Updated | Hundreds of millions of WhatsApp and Telegram accounts were at risk to hackers for months through a security vulnerability in the messaging apps’ web platforms, according to security researchers.
The loophole, uncovered by researchers at security firm Check Point, allowed hackers to completely take over users’ accounts and access conversations, contact lists, photos, videos and other shared media.
Check Point informed WhatsApp and Telegram of the vulnerability on March 8 and the messaging companies have since enabled fixes to prevent their platforms from being exploited by attackers in this way.
There is no evidence that the flaw was used by hackers but a spokesperson for Check Point says it had been present on the platforms for a significant time period and put “hundreds of millions” of accounts at risk.
“In the case of WhatsApp, the vulnerability dates back a year or so, to when WhatsApp started encrypting all traffic,” the spokesperson tells Newsweek.
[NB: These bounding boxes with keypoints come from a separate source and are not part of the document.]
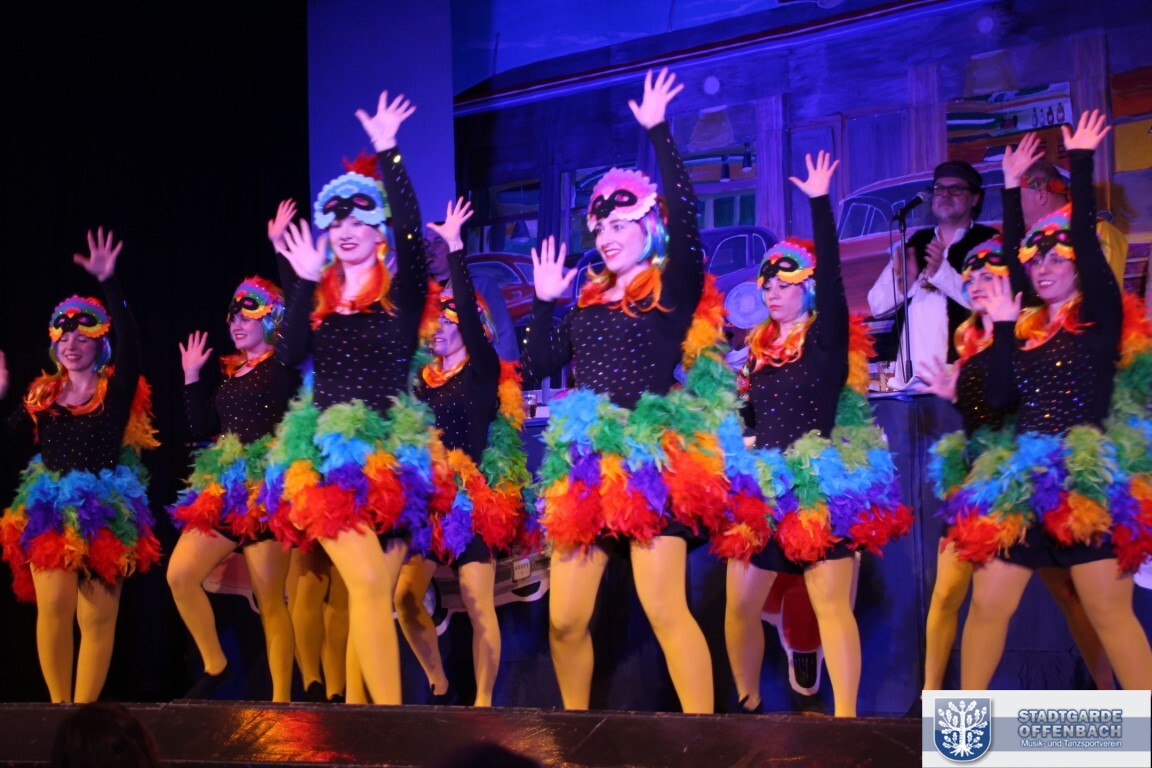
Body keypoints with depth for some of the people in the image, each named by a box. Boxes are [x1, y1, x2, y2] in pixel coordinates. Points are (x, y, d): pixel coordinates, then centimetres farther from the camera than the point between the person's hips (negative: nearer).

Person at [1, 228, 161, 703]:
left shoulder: (117, 390, -1)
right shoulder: (42, 394, 12)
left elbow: (129, 341, -17)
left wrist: (109, 284, -27)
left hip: (104, 510, -2)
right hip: (50, 508, 2)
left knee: (97, 617, -1)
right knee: (53, 608, -11)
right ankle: (59, 706, -2)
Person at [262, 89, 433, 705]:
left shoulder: (401, 291, 6)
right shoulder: (319, 297, 12)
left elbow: (410, 228, -12)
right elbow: (291, 353, -4)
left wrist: (387, 152, -16)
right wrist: (305, 282, -10)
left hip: (391, 453, 0)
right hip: (327, 451, 0)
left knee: (373, 596, -1)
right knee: (368, 584, -16)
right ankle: (389, 714, -16)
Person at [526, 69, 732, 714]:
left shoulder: (675, 291, 1)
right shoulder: (590, 304, 19)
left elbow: (685, 215, -14)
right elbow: (540, 363, 21)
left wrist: (658, 133, -13)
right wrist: (545, 301, 15)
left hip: (651, 463, -6)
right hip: (585, 467, 6)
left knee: (664, 607, -15)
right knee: (565, 619, 3)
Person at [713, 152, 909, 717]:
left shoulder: (828, 337, -1)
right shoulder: (760, 347, 16)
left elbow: (831, 273, -14)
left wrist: (820, 202, -17)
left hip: (820, 488, -6)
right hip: (763, 487, 6)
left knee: (831, 606, -11)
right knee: (740, 606, 5)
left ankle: (846, 717, -13)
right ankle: (747, 704, 20)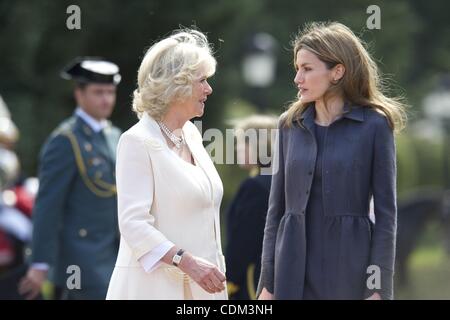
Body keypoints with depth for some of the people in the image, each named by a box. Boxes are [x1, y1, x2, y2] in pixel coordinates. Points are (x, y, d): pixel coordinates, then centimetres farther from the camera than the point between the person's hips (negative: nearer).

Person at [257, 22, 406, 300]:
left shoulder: (374, 126, -2)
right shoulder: (290, 125, 9)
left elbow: (386, 212, -3)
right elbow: (277, 209, 11)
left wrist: (379, 287, -9)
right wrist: (268, 282, 6)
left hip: (348, 268, -4)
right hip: (294, 270, 4)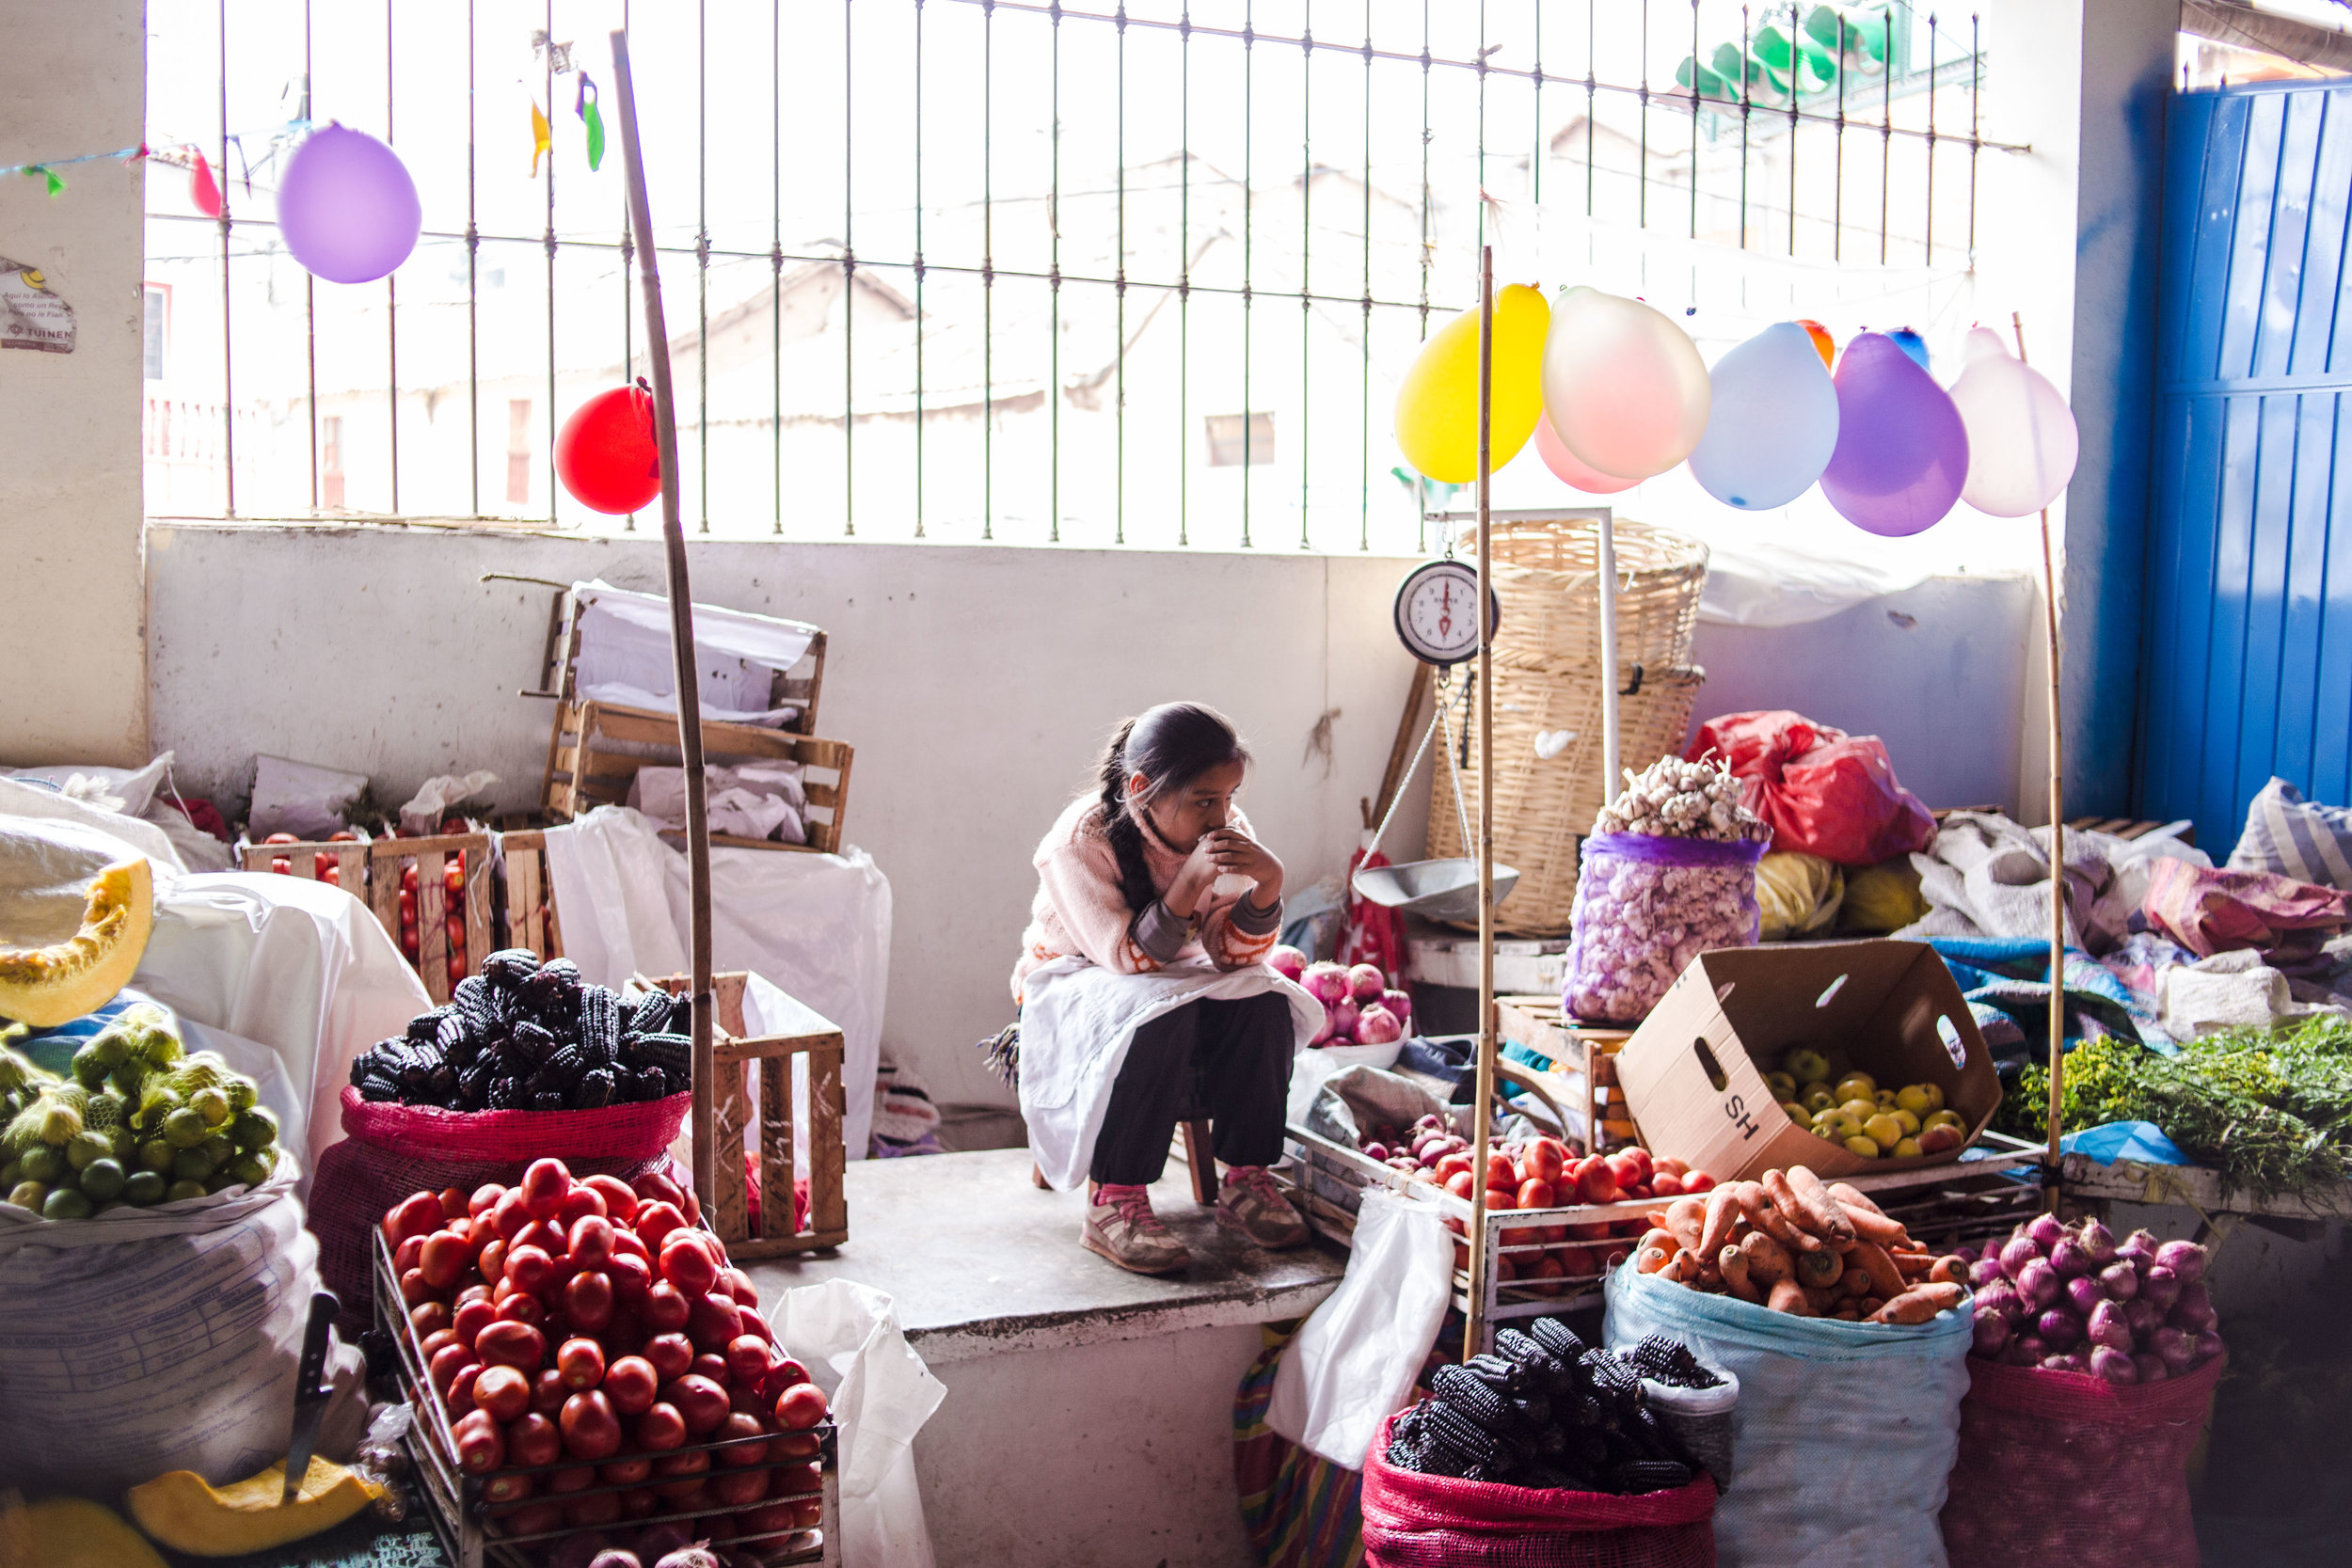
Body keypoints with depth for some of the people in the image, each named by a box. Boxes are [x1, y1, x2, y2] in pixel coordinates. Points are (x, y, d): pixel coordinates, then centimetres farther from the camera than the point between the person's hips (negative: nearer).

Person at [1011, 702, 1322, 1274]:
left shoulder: (1228, 831, -11)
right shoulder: (1080, 839, -24)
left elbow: (1234, 954, -12)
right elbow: (1129, 958, -28)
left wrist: (1269, 882, -31)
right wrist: (1191, 879, -40)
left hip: (1179, 983, 5)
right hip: (1075, 987, -5)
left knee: (1262, 1003, -25)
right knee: (1160, 1017, -37)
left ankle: (1246, 1181, -14)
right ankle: (1115, 1205, -30)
The vulnerability allowed hackers to send victims malicious code disguised as an image, which could then be forwarded to the victim’s contacts once hackers had seized control of the account.
WhatsApp and Telegram use end-to-end encryption in order to protect their users’ privacy, meaning the messaging platforms were unable to see the content of the messages. This would have allowed hackers to send malicious content without being spotted.
“This new vulnerability put hundreds of millions of WhatsApp Web and Telegram Web users at risk of complete account takeover,” says Oded Vanunu, head of product vulnerability research at Check Point. “By simply sending an innocent-looking photo, an attacker could gain control over the account, access message history, all photos that were ever shared, and send messages on behalf of the user.
“Thankfully, WhatsApp and Telegram responded quickly and responsibly to deploy the mitigation against exploitation of this issue in all web clients.”
WhatsApp said there was no evidence that the issue had been misused. A WhatsApp spokesperson tells Newsweek: “We build WhatsApp to keep people and their information secure. When Check Point reported the issue, we addressed it within a day and released an update of WhatsApp for web. To ensure that you are using the latest version, please restart your browser."
Update: This article has been updated to include a comment from WhatsApp.